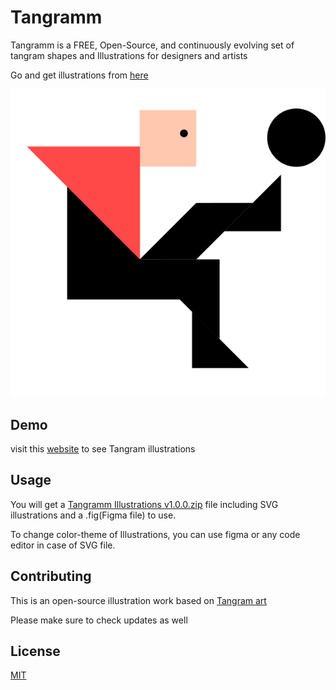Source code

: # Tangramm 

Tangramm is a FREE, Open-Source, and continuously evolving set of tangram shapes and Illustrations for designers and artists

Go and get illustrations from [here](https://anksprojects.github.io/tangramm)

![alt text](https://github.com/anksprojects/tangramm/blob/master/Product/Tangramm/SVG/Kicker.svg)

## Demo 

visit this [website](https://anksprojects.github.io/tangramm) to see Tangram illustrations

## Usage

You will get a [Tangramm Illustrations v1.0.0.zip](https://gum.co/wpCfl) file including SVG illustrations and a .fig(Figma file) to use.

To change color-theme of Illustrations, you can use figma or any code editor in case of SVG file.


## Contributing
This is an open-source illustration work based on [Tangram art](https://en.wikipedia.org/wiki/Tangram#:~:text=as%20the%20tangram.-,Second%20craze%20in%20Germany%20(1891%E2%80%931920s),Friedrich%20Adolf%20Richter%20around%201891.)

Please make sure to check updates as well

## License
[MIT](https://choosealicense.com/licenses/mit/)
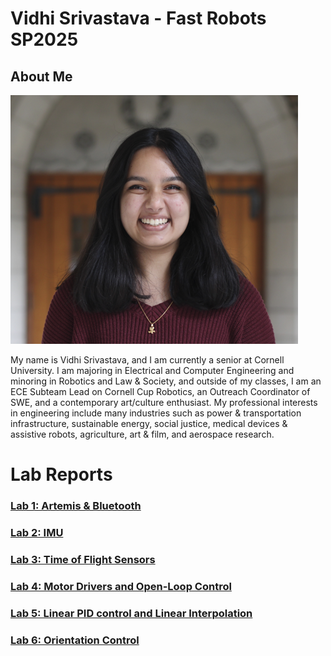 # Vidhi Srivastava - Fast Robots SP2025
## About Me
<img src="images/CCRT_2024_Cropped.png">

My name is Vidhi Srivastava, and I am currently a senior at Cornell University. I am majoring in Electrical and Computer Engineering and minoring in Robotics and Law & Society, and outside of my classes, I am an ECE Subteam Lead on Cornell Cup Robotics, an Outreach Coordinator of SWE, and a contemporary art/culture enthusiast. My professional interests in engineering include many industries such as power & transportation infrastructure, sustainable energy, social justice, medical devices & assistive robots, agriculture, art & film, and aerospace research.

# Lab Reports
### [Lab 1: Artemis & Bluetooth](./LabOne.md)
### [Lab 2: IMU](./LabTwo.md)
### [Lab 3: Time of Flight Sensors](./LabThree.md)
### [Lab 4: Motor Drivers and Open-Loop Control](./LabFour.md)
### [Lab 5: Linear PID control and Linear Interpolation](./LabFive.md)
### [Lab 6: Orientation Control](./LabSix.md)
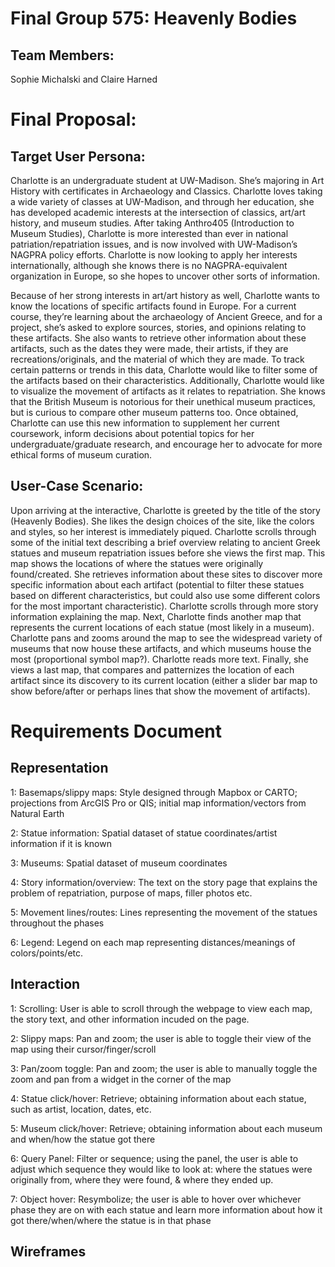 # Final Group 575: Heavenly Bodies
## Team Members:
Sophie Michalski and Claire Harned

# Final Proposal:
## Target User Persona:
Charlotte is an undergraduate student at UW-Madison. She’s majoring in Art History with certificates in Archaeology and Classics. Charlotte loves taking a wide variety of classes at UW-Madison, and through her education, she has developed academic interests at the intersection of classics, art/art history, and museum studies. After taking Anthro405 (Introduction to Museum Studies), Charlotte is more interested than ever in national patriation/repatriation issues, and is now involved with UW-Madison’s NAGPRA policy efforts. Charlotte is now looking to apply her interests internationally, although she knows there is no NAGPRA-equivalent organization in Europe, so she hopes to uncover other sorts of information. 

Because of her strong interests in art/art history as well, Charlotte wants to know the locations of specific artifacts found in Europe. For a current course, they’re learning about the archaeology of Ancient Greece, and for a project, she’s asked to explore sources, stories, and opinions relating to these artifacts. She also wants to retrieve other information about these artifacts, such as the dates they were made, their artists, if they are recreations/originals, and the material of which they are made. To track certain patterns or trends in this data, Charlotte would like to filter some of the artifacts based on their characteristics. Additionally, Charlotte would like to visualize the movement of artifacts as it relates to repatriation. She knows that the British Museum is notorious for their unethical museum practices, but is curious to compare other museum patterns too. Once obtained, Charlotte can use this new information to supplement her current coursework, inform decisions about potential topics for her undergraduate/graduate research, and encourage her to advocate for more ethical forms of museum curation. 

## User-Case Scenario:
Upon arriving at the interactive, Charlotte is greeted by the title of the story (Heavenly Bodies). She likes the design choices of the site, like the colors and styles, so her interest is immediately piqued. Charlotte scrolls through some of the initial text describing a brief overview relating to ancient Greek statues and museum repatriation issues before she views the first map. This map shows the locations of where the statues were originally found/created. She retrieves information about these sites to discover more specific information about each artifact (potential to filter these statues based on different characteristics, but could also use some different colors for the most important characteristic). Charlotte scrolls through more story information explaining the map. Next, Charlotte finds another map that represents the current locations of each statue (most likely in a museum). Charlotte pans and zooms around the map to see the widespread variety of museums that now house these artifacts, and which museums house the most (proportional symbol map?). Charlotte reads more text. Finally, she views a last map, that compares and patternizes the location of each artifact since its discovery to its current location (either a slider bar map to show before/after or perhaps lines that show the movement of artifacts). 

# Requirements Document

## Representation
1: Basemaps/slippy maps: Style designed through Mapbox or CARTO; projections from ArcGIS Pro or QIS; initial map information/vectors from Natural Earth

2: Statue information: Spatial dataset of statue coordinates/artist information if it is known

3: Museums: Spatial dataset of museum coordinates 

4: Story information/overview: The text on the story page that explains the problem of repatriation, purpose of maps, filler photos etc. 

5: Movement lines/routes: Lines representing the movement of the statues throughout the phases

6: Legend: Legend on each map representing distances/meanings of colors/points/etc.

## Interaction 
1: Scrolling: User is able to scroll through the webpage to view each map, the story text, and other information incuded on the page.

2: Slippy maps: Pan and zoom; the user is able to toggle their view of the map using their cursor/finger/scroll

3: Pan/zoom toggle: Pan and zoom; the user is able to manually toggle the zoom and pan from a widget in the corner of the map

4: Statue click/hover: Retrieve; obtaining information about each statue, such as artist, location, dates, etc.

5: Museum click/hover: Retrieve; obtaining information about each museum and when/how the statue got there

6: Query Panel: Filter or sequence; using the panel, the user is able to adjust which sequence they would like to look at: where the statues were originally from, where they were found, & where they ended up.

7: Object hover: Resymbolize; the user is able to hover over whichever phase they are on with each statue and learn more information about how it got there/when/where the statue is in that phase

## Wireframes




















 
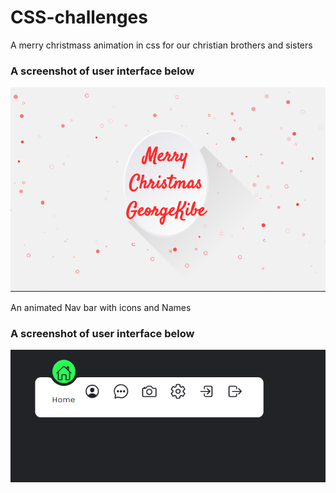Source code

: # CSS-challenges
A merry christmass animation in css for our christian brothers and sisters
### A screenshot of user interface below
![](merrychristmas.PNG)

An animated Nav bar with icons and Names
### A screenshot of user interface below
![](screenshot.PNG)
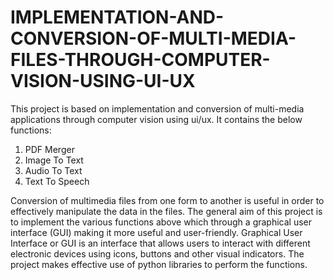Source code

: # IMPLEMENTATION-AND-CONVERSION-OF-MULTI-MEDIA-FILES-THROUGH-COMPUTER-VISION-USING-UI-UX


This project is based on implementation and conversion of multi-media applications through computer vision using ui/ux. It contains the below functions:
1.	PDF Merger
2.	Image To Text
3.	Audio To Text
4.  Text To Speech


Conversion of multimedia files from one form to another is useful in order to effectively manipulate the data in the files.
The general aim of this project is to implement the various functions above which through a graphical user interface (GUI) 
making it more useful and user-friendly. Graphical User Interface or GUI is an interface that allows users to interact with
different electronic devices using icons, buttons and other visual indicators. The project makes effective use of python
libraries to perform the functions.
==
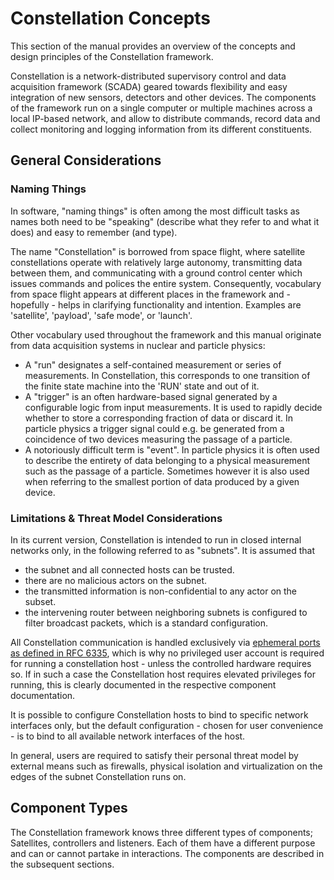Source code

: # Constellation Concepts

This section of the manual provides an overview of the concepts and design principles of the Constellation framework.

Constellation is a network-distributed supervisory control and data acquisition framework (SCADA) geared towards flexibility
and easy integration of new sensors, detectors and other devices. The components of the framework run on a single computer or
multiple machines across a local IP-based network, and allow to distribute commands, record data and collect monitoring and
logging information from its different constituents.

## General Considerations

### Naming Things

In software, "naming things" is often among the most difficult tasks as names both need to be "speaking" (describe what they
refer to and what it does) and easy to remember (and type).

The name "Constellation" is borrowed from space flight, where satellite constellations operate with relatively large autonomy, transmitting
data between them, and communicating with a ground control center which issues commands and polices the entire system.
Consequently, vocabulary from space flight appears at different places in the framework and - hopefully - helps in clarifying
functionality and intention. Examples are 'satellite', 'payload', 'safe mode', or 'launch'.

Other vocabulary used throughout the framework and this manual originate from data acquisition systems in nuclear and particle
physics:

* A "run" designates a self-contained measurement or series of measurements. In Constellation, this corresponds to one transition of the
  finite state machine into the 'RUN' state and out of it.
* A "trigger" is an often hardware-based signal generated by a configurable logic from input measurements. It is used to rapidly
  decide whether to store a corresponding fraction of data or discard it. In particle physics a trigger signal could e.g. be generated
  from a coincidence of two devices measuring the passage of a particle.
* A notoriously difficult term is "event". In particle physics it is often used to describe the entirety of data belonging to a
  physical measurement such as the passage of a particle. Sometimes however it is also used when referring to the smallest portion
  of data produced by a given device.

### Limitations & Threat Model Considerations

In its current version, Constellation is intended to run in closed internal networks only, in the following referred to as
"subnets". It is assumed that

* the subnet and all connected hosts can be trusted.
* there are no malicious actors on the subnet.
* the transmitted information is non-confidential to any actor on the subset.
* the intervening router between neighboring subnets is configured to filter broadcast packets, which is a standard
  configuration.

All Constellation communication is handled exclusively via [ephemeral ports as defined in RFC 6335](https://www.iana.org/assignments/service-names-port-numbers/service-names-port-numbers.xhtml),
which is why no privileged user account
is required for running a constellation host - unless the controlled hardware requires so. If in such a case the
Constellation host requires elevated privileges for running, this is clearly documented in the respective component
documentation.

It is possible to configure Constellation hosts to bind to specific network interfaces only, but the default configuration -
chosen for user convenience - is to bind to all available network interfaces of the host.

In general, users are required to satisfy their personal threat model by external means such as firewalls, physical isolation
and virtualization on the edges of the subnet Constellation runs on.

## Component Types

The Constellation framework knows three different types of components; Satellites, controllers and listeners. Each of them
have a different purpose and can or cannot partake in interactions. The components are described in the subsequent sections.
--
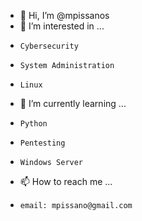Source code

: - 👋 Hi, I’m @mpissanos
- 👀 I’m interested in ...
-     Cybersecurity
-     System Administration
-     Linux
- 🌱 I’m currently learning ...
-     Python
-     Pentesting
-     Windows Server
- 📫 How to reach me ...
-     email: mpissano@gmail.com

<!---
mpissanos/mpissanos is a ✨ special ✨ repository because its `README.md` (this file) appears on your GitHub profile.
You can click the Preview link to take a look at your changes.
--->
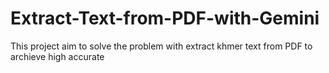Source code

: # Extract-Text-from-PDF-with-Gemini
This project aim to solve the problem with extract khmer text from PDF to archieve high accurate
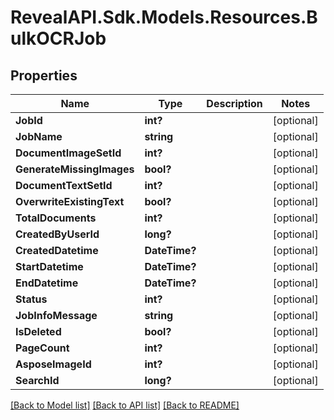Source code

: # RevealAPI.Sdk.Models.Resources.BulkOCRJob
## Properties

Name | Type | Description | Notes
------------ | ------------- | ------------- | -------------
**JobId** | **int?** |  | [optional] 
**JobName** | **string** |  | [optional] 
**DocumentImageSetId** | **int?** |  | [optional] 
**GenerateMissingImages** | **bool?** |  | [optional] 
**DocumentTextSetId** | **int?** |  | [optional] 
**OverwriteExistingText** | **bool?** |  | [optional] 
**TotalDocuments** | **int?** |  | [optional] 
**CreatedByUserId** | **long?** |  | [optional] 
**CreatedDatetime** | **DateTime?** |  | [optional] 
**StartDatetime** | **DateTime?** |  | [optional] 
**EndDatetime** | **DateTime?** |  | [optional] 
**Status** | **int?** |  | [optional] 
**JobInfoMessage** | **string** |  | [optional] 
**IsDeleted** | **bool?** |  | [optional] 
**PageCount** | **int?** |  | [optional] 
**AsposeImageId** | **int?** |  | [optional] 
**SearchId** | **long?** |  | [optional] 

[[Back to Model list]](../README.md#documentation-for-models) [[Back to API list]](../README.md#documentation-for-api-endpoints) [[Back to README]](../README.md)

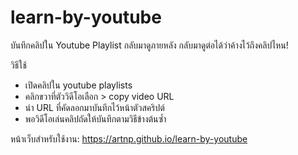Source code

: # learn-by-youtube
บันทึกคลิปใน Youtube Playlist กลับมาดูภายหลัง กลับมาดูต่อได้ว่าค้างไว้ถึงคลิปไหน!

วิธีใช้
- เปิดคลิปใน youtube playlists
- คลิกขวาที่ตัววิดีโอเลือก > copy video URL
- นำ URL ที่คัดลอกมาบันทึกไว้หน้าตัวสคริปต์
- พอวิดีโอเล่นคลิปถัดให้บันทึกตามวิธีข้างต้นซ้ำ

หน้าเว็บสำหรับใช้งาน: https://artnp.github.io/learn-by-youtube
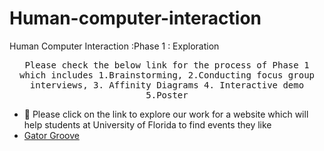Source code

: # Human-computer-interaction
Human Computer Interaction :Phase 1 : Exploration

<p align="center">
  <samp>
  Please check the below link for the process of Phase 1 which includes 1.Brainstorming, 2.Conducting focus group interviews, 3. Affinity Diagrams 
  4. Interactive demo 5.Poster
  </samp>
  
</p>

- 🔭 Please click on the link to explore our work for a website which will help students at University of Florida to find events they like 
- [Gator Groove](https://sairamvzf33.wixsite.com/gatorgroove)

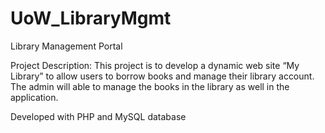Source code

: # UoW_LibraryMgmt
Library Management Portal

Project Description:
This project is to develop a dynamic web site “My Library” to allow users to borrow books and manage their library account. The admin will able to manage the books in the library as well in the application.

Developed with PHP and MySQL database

§ **Exercise**
In the data above, find the line containing "บันทึกคลิปใน Youtube Playlist" and the line containing "Developed with PHP and MySQL database". Repeat those two lines and everything between them exactly, minus the pictures.

§ **Result for this exercise**
บันทึกคลิปใน Youtube Playlist กลับมาดูภายหลัง กลับมาดูต่อได้ว่าค้างไว้ถึงคลิปไหน!

วิธีใช้
- เปิดคลิปใน youtube playlists
- คลิกขวาที่ตัววิดีโอเลือก > copy video URL
- นำ URL ที่คัดลอกมาบันทึกไว้หน้าตัวสคริปต์
- พอวิดีโอเล่นคลิปถัดให้บันทึกตามวิธีข้างต้นซ้ำ

หน้าเว็บสำหรับใช้งาน: https://artnp.github.io/learn-by-youtube
Source code

: # Human-computer-interaction
Human Computer Interaction :Phase 1 : Exploration

<p align="center">
  <samp>
  Please check the below link for the process of Phase 1 which includes 1.Brainstorming, 2.Conducting focus group interviews, 3. Affinity Diagrams 
  4. Interactive demo 5.Poster
  </samp>
  
</p>

- 🔭 Please click on the link to explore our work for a website which will help students at University of Florida to find events they like 
- [Gator Groove](https://sairamvzf33.wixsite.com/gatorgroove)

Source code

: # UoW_LibraryMgmt
Library Management Portal

Project Description:
This project is to develop a dynamic web site “My Library” to allow users to borrow books and manage their library account. The admin will able to manage the books in the library as well in the application.

Developed with PHP and MySQL database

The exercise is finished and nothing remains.